Sustainable Use of Oil and Gas Resources: A Comparative Study of Iran, Canada and Malaysia
Professor Raphael Heffron and Norah Gallagher
This research is intended to make recommendations for Iran to use its oil and gas resources in a more sustainable way. In order to achieve this aim, this project going to comparatively examine the legal framework, practices and policies governing the oil and gas life cycle of Iran, Canada and Malaysia, through the energy justice framework. Energy justice provides a framework for assessing the justice implications – or simply the injustices – of current policy decisions as well as making practical recommendations.
While it is commonly believed that the current energy system needs a fundamental turn towards a more sustainable and just system, with a high share of cleaner energy resources in the energy mix, this transition in the oil and gas resource-rich countries might be more complex as their higher dependency on these resources. So, uncovering injustices alongside the current their oil and gas system and restore them, is as important as planning for transition to a cleaner energy. However, following lifting sanctions in the early of 2016, Iran is increasing its oil and gas production, which revivals several serious concerns about the lack of proper and just legal and policy framework, for sustainable use of its oil and gas resource.
Two main questions of the thesis are, “Are the Iranian legal and policy frameworks, and practices, governing the oil and gas activities, consistent with energy justice principles?” and, “How can Iran use its oil and gas in a more sustainable and just way?”
Sustainable development is the fundamental value of the research and energy justice principles are the evaluation criteria for this study.

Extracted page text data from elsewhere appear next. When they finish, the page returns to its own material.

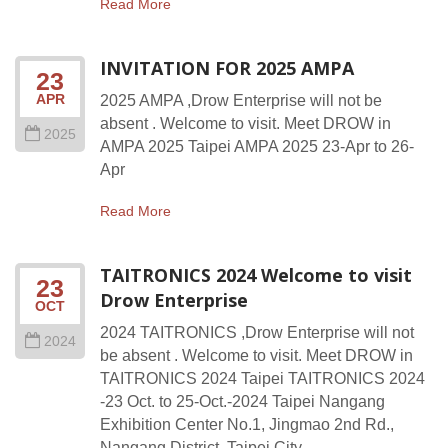
Read More
INVITATION FOR 2025 AMPA
23
APR
2025 AMPA ,Drow Enterprise will not be
absent . Welcome to visit. Meet DROW in
2025
AMPA 2025 Taipei AMPA 2025 23-Apr to 26-
Apr
Read More
TAITRONICS 2024 Welcome to visit
23
Drow Enterprise
OCT
2024 TAITRONICS ,Drow Enterprise will not
2024
be absent . Welcome to visit. Meet DROW in
TAITRONICS 2024 Taipei TAITRONICS 2024
-23 Oct. to 25-Oct.-2024 Taipei Nangang
Exhibition Center No.1, Jingmao 2nd Rd.,
Nangang District, Taipei City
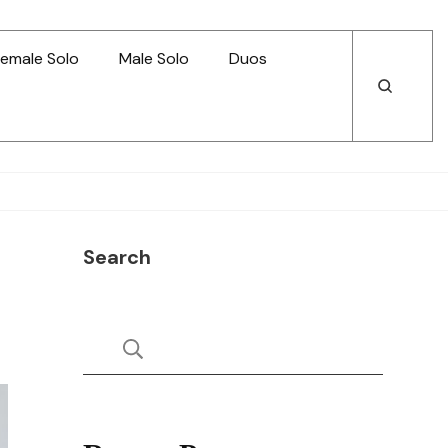
emale Solo
Male Solo
Duos
Open
Open
Search
Search
Search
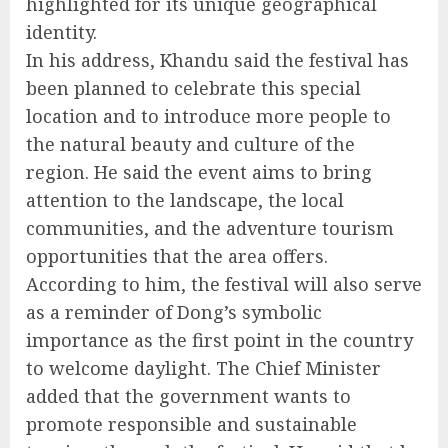
highlighted for its unique geographical
identity.
In his address, Khandu said the festival has
been planned to celebrate this special
location and to introduce more people to
the natural beauty and culture of the
region. He said the event aims to bring
attention to the landscape, the local
communities, and the adventure tourism
opportunities that the area offers.
According to him, the festival will also serve
as a reminder of Dong’s symbolic
importance as the first point in the country
to welcome daylight. The Chief Minister
added that the government wants to
promote responsible and sustainable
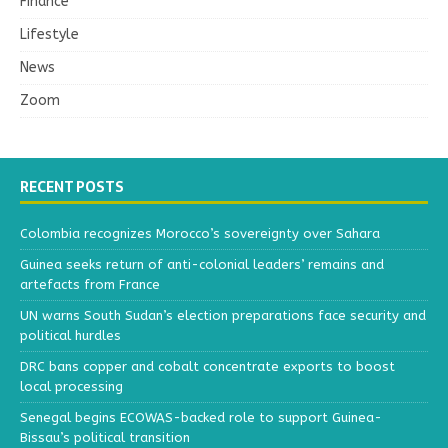
Finance
Lifestyle
News
Zoom
RECENT POSTS
Colombia recognizes Morocco’s sovereignty over Sahara
Guinea seeks return of anti-colonial leaders’ remains and
artefacts from France
UN warns South Sudan’s election preparations face security and
political hurdles
DRC bans copper and cobalt concentrate exports to boost
local processing
Senegal begins ECOWAS-backed role to support Guinea-
Bissau’s political transition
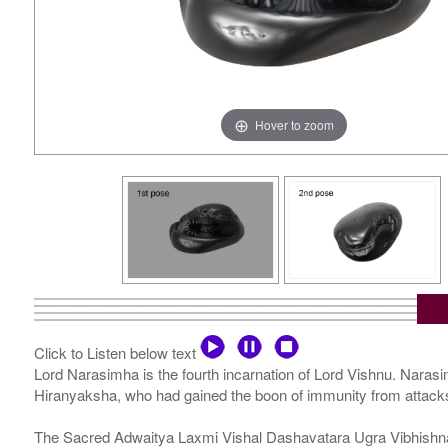
Hover to zoom
Click to Listen below text
Lord Narasimha is the fourth incarnation of Lord Vishnu. Narasi
Hiranyaksha, who had gained the boon of immunity from attack
The Sacred Adwaitya Laxmi Vishal Dashavatara Ugra Vibhishna Na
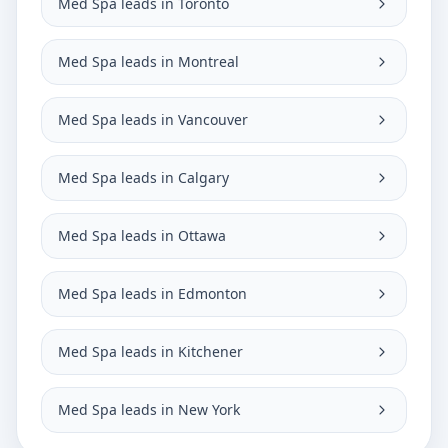
Med Spa leads in Toronto
Med Spa leads in Montreal
Med Spa leads in Vancouver
Med Spa leads in Calgary
Med Spa leads in Ottawa
Med Spa leads in Edmonton
Med Spa leads in Kitchener
Med Spa leads in New York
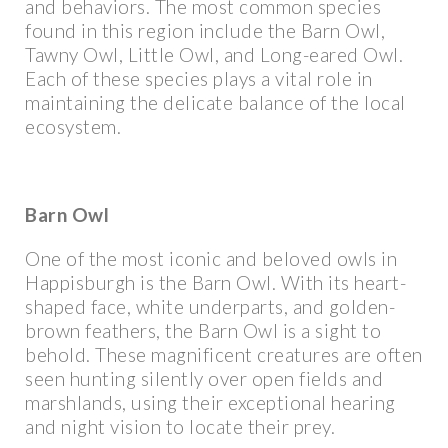
and behaviors. The most common species
found in this region include the Barn Owl,
Tawny Owl, Little Owl, and Long-eared Owl.
Each of these species plays a vital role in
maintaining the delicate balance of the local
ecosystem.
Barn Owl
One of the most iconic and beloved owls in
Happisburgh is the Barn Owl. With its heart-
shaped face, white underparts, and golden-
brown feathers, the Barn Owl is a sight to
behold. These magnificent creatures are often
seen hunting silently over open fields and
marshlands, using their exceptional hearing
and night vision to locate their prey.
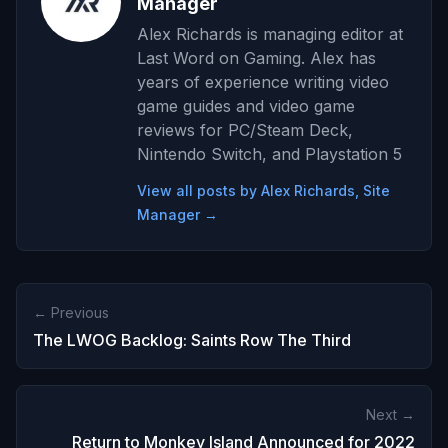
Manager
Alex Richards is managing editor at
Last Word on Gaming. Alex has
years of experience writing video
game guides and video game
reviews for PC/Steam Deck,
Nintendo Switch, and Playstation 5
View all posts by Alex Richards, Site
Manager →
← Previous
The LWOG Backlog: Saints Row The Third
Next →
Return to Monkey Island Announced for 2022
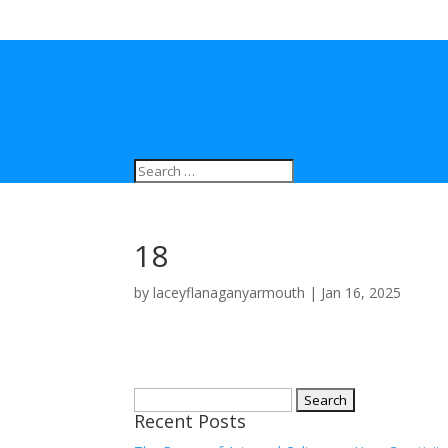
18
by
laceyflanaganyarmouth
|
Jan 16, 2025
Search
Recent Posts
for:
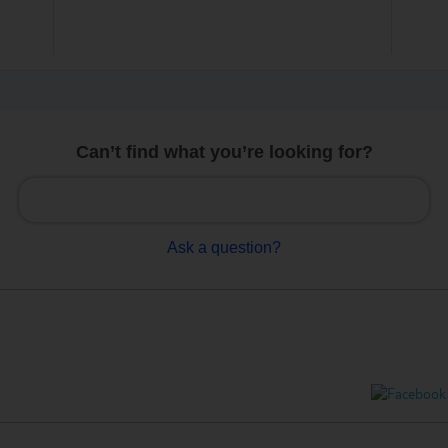
Can’t find what you’re looking for?
Ask a question?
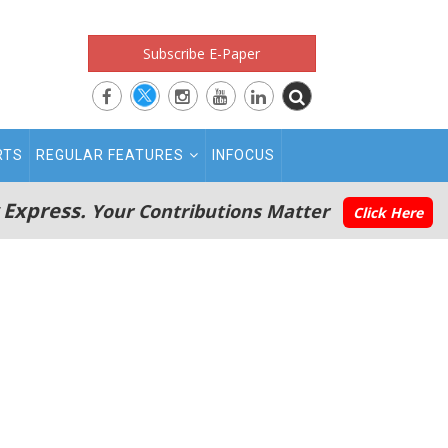
Subscribe E-Paper
RTS
REGULAR FEATURES
INFOCUS
 Express.
Your Contributions Matter
Click Here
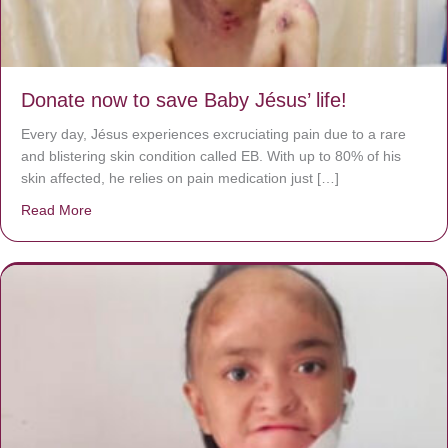
Donate now to save Baby Jésus’ life!
Every day, Jésus experiences excruciating pain due to a rare
and blistering skin condition called EB. With up to 80% of his
skin affected, he relies on pain medication just […]
Read More
about Donate now to save Baby Jésus’ life!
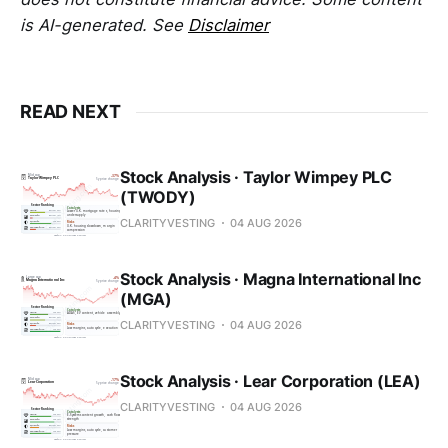
is AI-generated. See
Disclaimer
READ NEXT
Stock Analysis · Taylor Wimpey PLC
(TWODY)
CLARITYVESTING
04 AUG 2026
Stock Analysis · Magna International Inc
(MGA)
CLARITYVESTING
04 AUG 2026
Stock Analysis · Lear Corporation (LEA)
CLARITYVESTING
04 AUG 2026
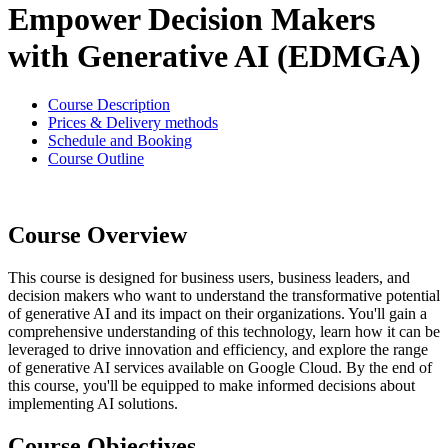
Empower Decision Makers
with Generative AI (EDMGA)
Course Description
Prices & Delivery methods
Schedule and Booking
Course Outline
Course Overview
This course is designed for business users, business leaders, and
decision makers who want to understand the transformative potential
of generative AI and its impact on their organizations. You'll gain a
comprehensive understanding of this technology, learn how it can be
leveraged to drive innovation and efficiency, and explore the range
of generative AI services available on Google Cloud. By the end of
this course, you'll be equipped to make informed decisions about
implementing AI solutions.
Course Objectives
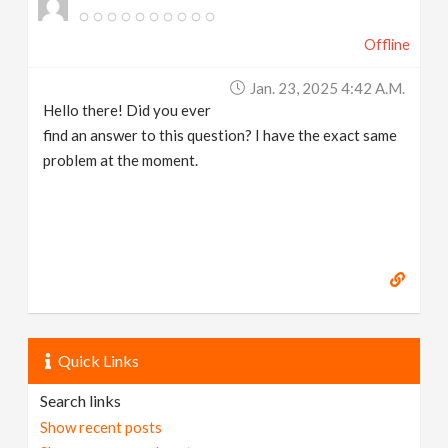
Offline
Jan. 23, 2025 4:42 A.m.
Hello there! Did you ever
find an answer to this question? I have the exact same
problem at the moment.
Quick Links
Search links
Show recent posts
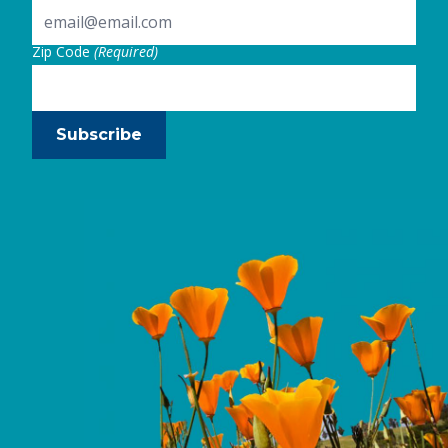
Zip Code
(Required)
Subscribe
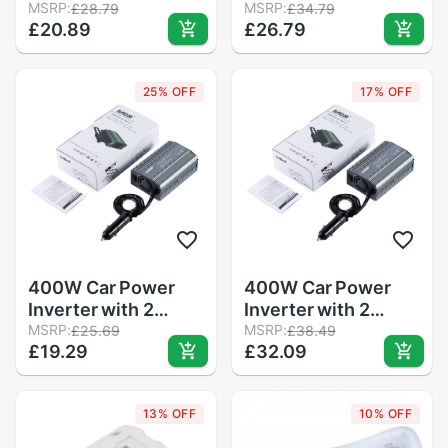
Sensor for Nintendo
MSRP:
Plus Motion Plus
MSRP:
£28.79
£34.79
£20.89
£26.79
for Wii Remote
Adapter Sensor for
Controller White
Nintend Wii Console
Remote Wireless
25% OFF
17% OFF
Controller Black
&amp; White
400W Car Power
400W Car Power
Inverter with 2
Inverter with 2
Outlets & 2 USB
MSRP:
Outlets & 2 USB
MSRP:
£25.69
£38.49
£19.29
£32.09
Charging Ports Auto
Charging Ports Auto
Inverter Ultra
Inverter Ultra
Compact for
Compact for
13% OFF
10% OFF
smartphones
smartphones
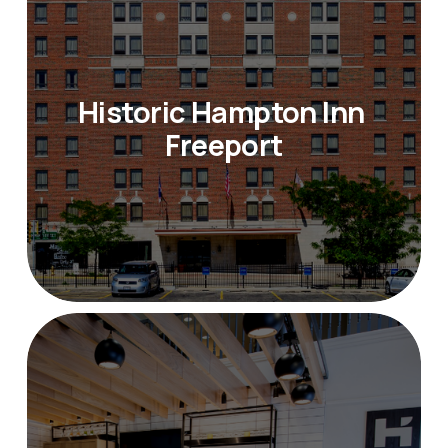
Historic Hampton Inn 
Freeport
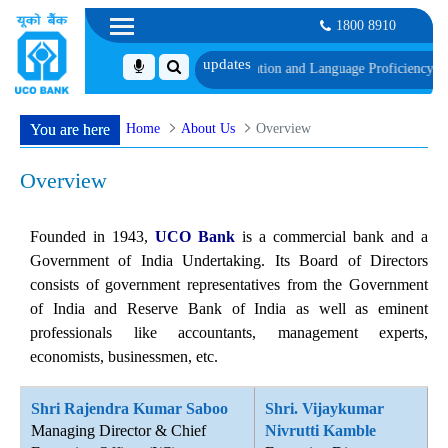
1800 8910
e of Document, Biometric Verification and Language Proficiency Test
List of
Home
About Us
Overview
You are here
Overview
Founded in 1943,
UCO Bank
is a commercial bank and a
Government of India Undertaking. Its Board of Directors
consists of government representatives from the Government
of India and Reserve Bank of India as well as eminent
professionals like accountants, management experts,
economists, businessmen, etc.
Shri Rajendra Kumar Saboo
Shri. Vijaykumar
Managing Director & Chief
Nivrutti Kamble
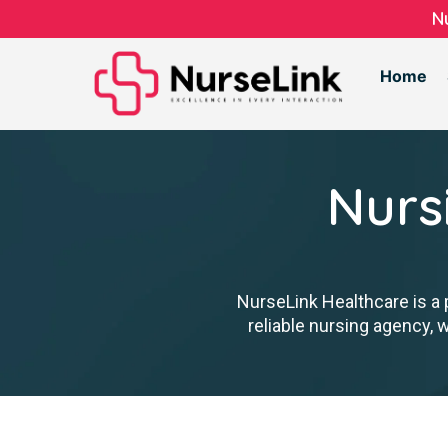
N
Home
Nurs
NurseLink Healthcare is a 
reliable nursing agency, 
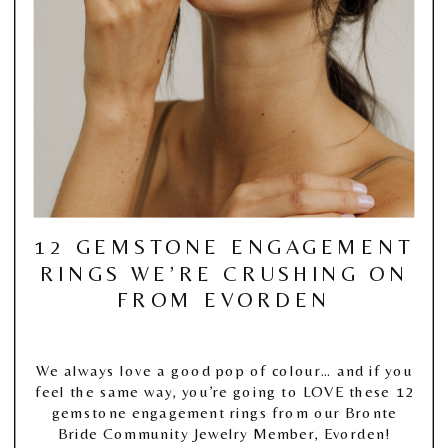
12 GEMSTONE ENGAGEMENT
RINGS WE’RE CRUSHING ON
FROM EVORDEN
We always love a good pop of colour… and if you
feel the same way, you’re going to LOVE these 12
gemstone engagement rings from our Bronte
Bride Community Jewelry Member, Evorden!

The core three tenets of energy justice, namely, distributional, procedural, and recognition will be the study’s criteria for the evaluation. The legal doctrinal, socio-legal and comparative legal research, as methodologies of the thesis have been chosen. For comparative legal research, three oil and gas rich countries namely Canada, Malaysia and Iran, have been chosen. Since the aim of the comparative study is to improve the Iran’s legal and policy framework, a contextual approach is going to apply.
Mohammad Hazrati is a PhD student of the Energy and Natural Resources Institute at Queen Mary University of London (QMUL). Prior to joining to QMUL, Mohammad worked for several years as a legal advisor in Iran. He undertook and completed two MSc programmes, in Private Law (Iran), and Oil and Gas Law (Reading University) with distinction. He has written a book chapter, several journal articles mainly in Iranian journals, two book reviews in the Journal of World Energy Law and Business, and Journal of Energy Resource and Social Science. Mohammad Hazrati has been Research Assistant of Professor Raphael Heffron at Dundee University since September 2018.